Adapun aturan turunan yang masih dalam tahap penyusunan, di antaranya, adalah RPP Kemudahan Berusaha Bidang Perpajakan. RPP ini meliputi perubahan berbagai ketentuan dalam tiga UU terkait perpajakan, yaitu UU No 6/1983 tentang Ketentuan Umum dan Tata Cara Perpajakan, UU No 7/1983 tentang Pajak Penghasilan, dan UU No 8/1983 tentang Pajak Pertambahan Nilai Barang dan Jasa dan Pajak Penjualan atas Barang Mewah.
Menteri Keuangan Sri Mulyani Indrawati mengatakan, RPP perpajakan terdiri dari enam bab yang mencakup delapan pasal. Secara garis besar, substansi RPP perpajakan fokus pada empat hal, yakni meningkatkan pendanaan investasi, mendorong kepatuhan wajib pajak, memberi kepastian hukum, dan menciptakan keadilan iklim berusaha di dalam negeri.

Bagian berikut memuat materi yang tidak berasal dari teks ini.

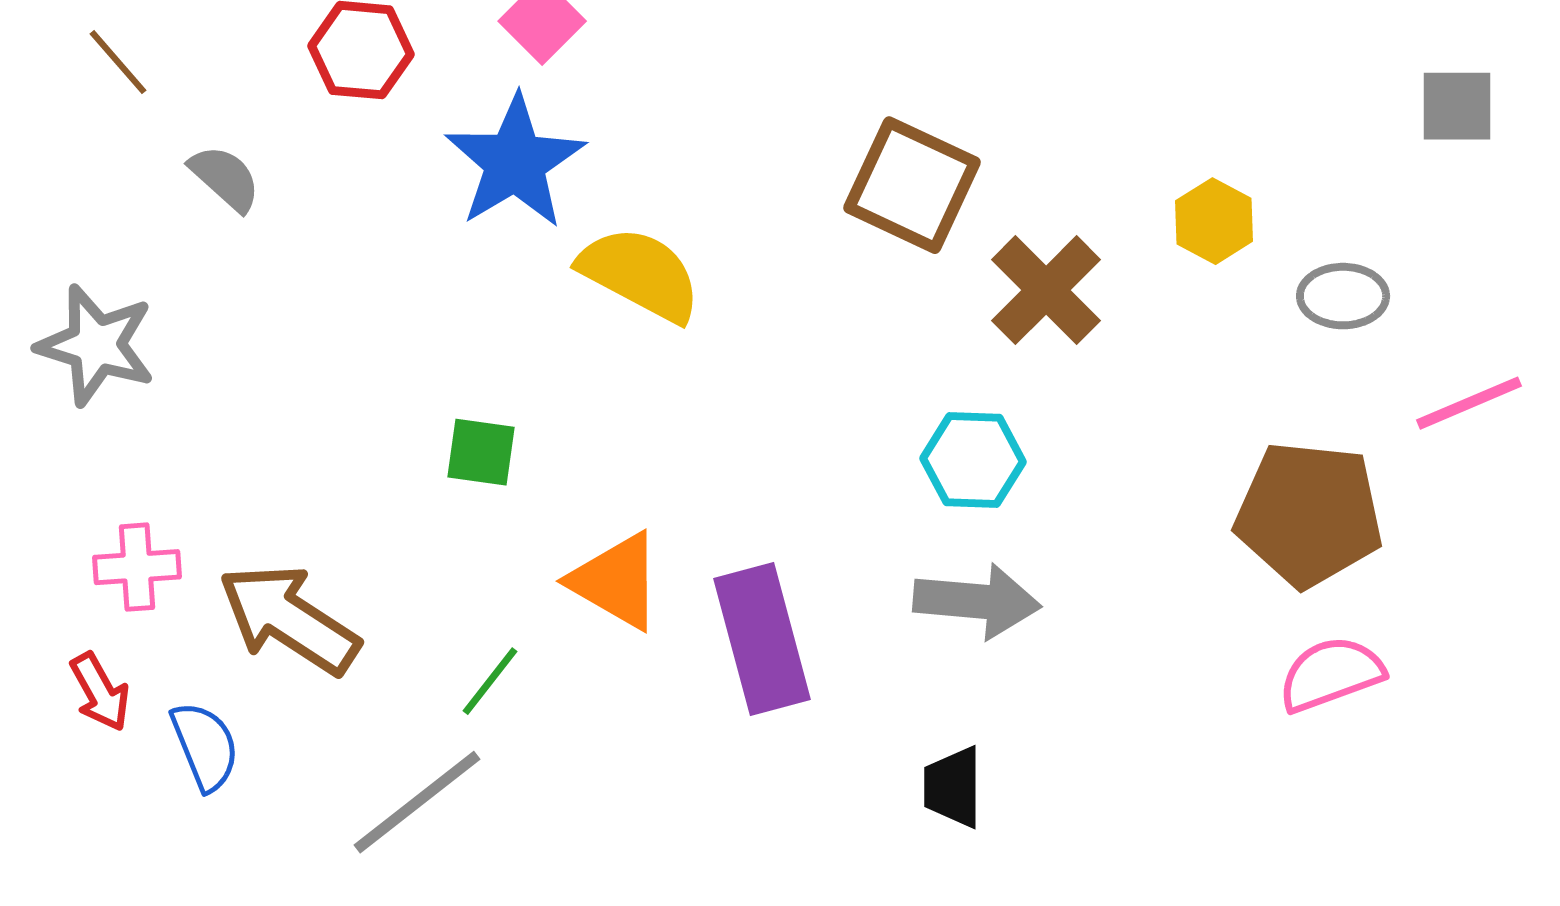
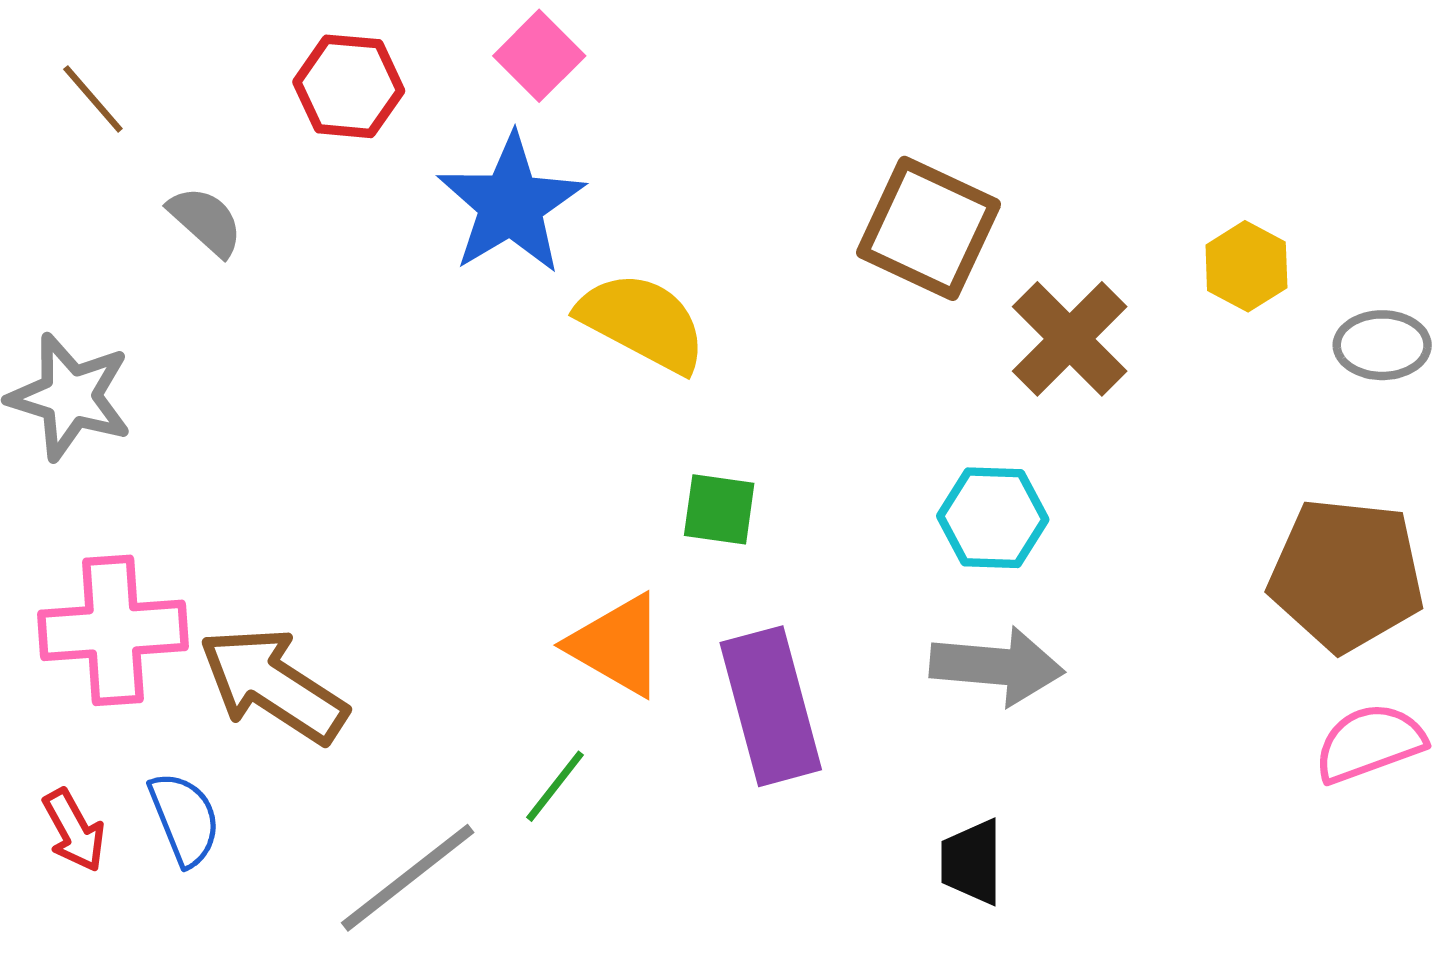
green square: (481, 452) -> (719, 509), moved
pink cross: (137, 567) -> (113, 630), size x1.6
green line: (490, 681) -> (555, 786), moved
red arrow: (100, 692) -> (74, 830), moved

”UU Cipta Kerja akan memberi kepastian perpajakan bagi dunia usaha. Kepastian diciptakan melalui rezim dengan memberikan keadilan level berusaha,” kata Sri Mulyani dalam acara serap aspirasi UU Cipta Kerja sektor perpajakan, Kamis (19/11/2020).
Pengamat Pajak Danny Darussalam Tax Center (DDTC), Darussalam, berpendapat, isu utama yang mesti terjawab dalam RPP perpajakan adalah penciptaan keadilan dan kepastian pajak. Keadilan dan kepastian pajak tidak cukup pada tataran regulasi, tetapi juga dalam implementasi pelaksanaannya. Salah satu ketentuan yang banyak disorot terkait pajak dividen. Dalam UU Cipta Kerja, Pajak Penghasilan (PPh) atas dividen dari dalam negeri dihapuskan.

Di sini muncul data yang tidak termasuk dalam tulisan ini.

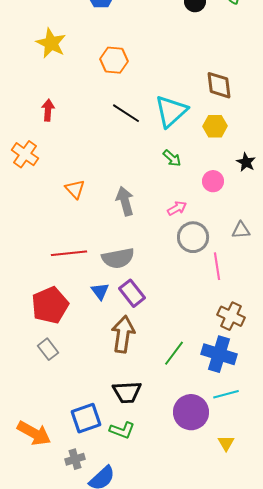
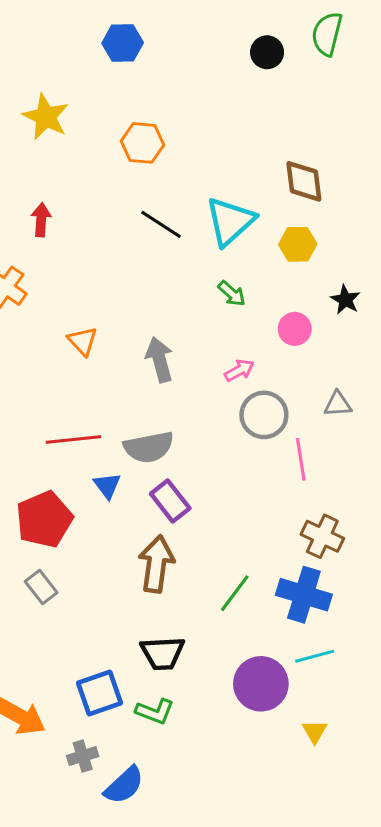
blue triangle: (100, 291) -> (107, 486), moved

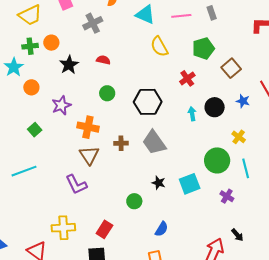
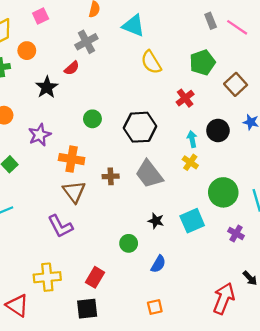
pink line: (181, 16) -> (237, 27), moved, turned 42
gray cross: (93, 23) -> (86, 42), moved
orange circle: (51, 43) -> (27, 51), moved
red semicircle: (103, 60) -> (72, 68), moved, turned 128
yellow cross: (239, 137) -> (190, 162), moved
blue semicircle: (162, 229) -> (158, 264), moved

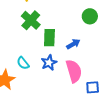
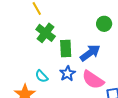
blue arrow: (73, 44) -> (90, 53), size x1.5
pink semicircle: (74, 71) -> (93, 80), turned 145

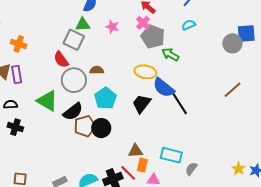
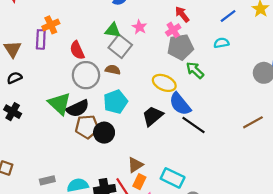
green triangle: (83, 25) -> (113, 30), moved
gray pentagon: (153, 37) -> (180, 47), turned 30
gray square: (74, 40) -> (120, 46), moved
orange cross: (19, 44) -> (51, 25), moved, turned 35
purple rectangle: (17, 74) -> (41, 39), moved
green triangle: (47, 101) -> (59, 104), moved
black line: (180, 104) -> (194, 125), turned -35
black semicircle: (10, 105) -> (14, 78), moved, turned -32
brown triangle: (135, 151) -> (135, 165), turned -42

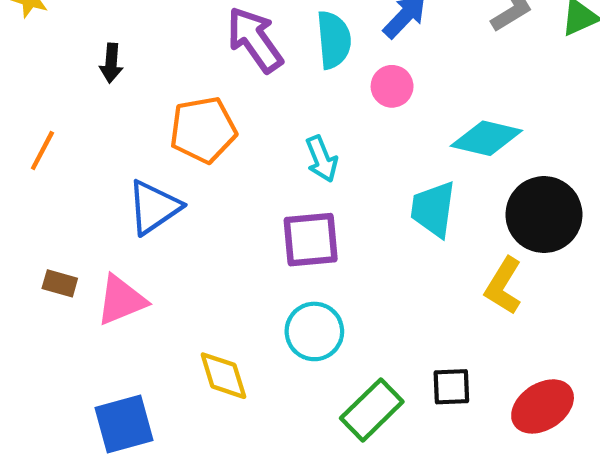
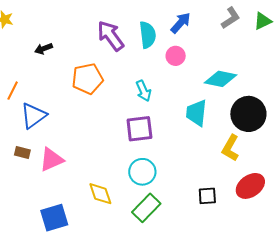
black arrow: (111, 63) -> (44, 49), turned 66
blue triangle: (154, 207) -> (33, 116), moved
red ellipse: (543, 406) -> (250, 186), moved
green rectangle: (372, 410) -> (146, 208), moved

Isu utama yang mesti terjawab dalam RPP perpajakan adalah penciptaan keadilan dan kepastian pajak.
Sementara dividen dan penghasilan setelah pajak dari luar negeri tidak dikenai PPh sepanjang diinvestasikan atau digunakan untuk kegiatan usaha di Indonesia.

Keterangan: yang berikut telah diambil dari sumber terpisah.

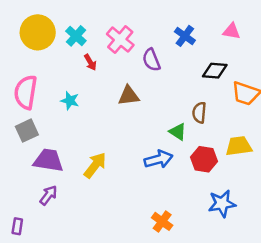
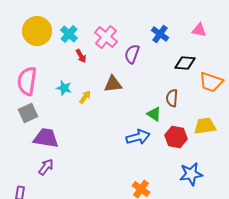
purple semicircle: (151, 60) -> (132, 54), turned 42
yellow arrow: (95, 165) -> (85, 97), moved, size x0.6

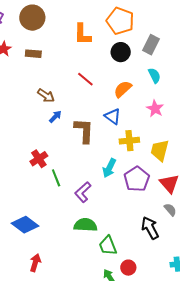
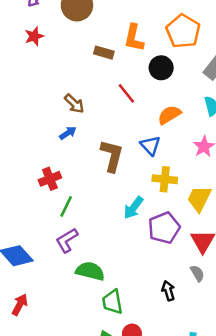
black circle: (121, 52) -> (161, 68), moved
brown rectangle: (33, 54) -> (104, 53), moved
blue arrow: (55, 117) -> (68, 133), moved
green line: (56, 178) -> (66, 206), turned 36
purple L-shape: (83, 192) -> (67, 240), moved
black arrow: (150, 228) -> (168, 291), size x0.7

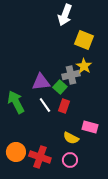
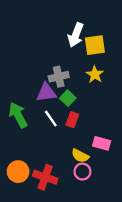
white arrow: (65, 15) -> (76, 35), moved
yellow square: (84, 40) -> (95, 45), turned -30
gray cross: (71, 75) -> (59, 77), moved
pink circle: (70, 160) -> (82, 172), moved

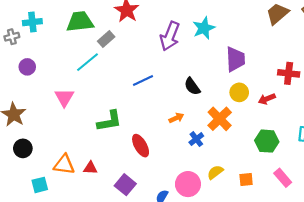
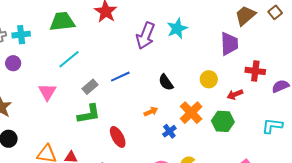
cyan cross: (32, 22) -> (21, 35), moved
gray rectangle: (106, 39) -> (90, 87), moved
purple trapezoid: (235, 59) -> (229, 44), moved
yellow circle: (239, 92) -> (209, 79), moved
green hexagon: (267, 141) -> (223, 121), moved

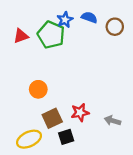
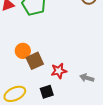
brown square: (52, 118) -> (35, 61), moved

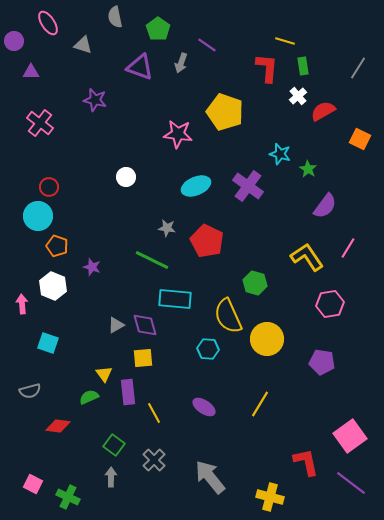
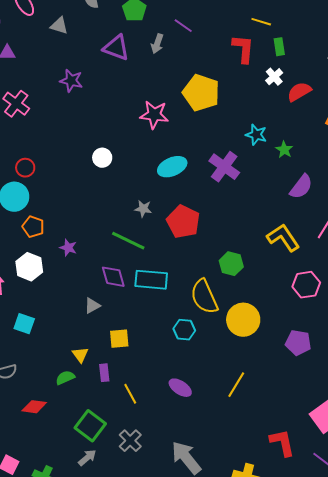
purple diamond: (145, 325) -> (113, 277), moved
purple rectangle: (128, 392) -> (104, 373), size x0.7
green square: (114, 445) -> (90, 426), size x1.4
gray arrow: (111, 477) -> (87, 458), turned 48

Darussalam menilai, ketentuan pajak dividen yang baru akan menciptakan keadilan pajak. Sebelumnya, tarif pajak dividen orang pribadi dan badan dibedakan. Pajak dividen orang pribadi bisa 32,5 persen, sedangkan pajak badan 25 persen. Tarif pajak itu jauh lebih tinggi dibandingkan dengan Singapura (17 persen) dan Malaysia (24 persen).
”Saat ini, dengan UU Cipta Kerja, tarif pajak yang dikenakan sesuai level pemajakan badan sebesar 22 persen sampai tahun depan. Tidak dibedakan,” kata Darussalam.
Aturan detail
Wakil Ketua Umum Asosiasi Pengusaha Indonesia (Apindo) Suryadi Sasmita berpendapat, sebagian besar masukan dunia usaha terkait perpajakan sudah diakomodasi di dalam UU Cipta Kerja. Meski demikian, ketentuan perpajakan dalam UU Cipta Kerja harus dibuat secara detail dalam PP ataupun Peraturan Menteri Keuangan.
Salah satu ketentuan yang perlu dibuat lebih detail adalah berkaitan pajak dividen. UU Cipta Kerja tidak menjelaskan jenis investasi yang bisa mendapat pembebasan PPh dividen dan penghasilan setelah pajak dari luar negeri. Selain itu, aturan terkait batas waktu pengkreditan Pajak Pertambahan Nilai (PPN) juga perlu diperjelas.
”Setelah draf RPP perpajakan selesai, pemerintah juga harus mendengarkan masukan per sektor usaha,” ujarnya.
Menurut Suryadi, ketentuan perpajakan dalam UU Cipta Kerja harus menjamin aspek keadilan.
Setelah draf RPP perpajakan selesai, pemerintah juga harus mendengarkan masukan per sektor usaha.
Sekretaris Menteri Koordinator Bidang Perekonomian Susiwijono Moegiarso menambahkan, pemerintah membuka ruang aspirasi terkait UU Cipta Kerja. Penyerapan aspirasi dilakukan secara langsung dan tidak langsung. Publik yang ingin memberi masukan dapat mengakses portal resmi UU Cipta Kerja.
Sementara itu, Kamis, Komite Pembela Hak Konstitusional (Kepal) mengajukan uji formil atas UU No 11/2020 ke Mahkamah Konstitusi. UU No 11/2020 dinilai menyimpang dari aturan pembentukan UU serta memuat ketentuan yang bermasalah terkait sektor pertanian, hortikultura, perkebunan, pendidikan, nelayan, dan pertanahan.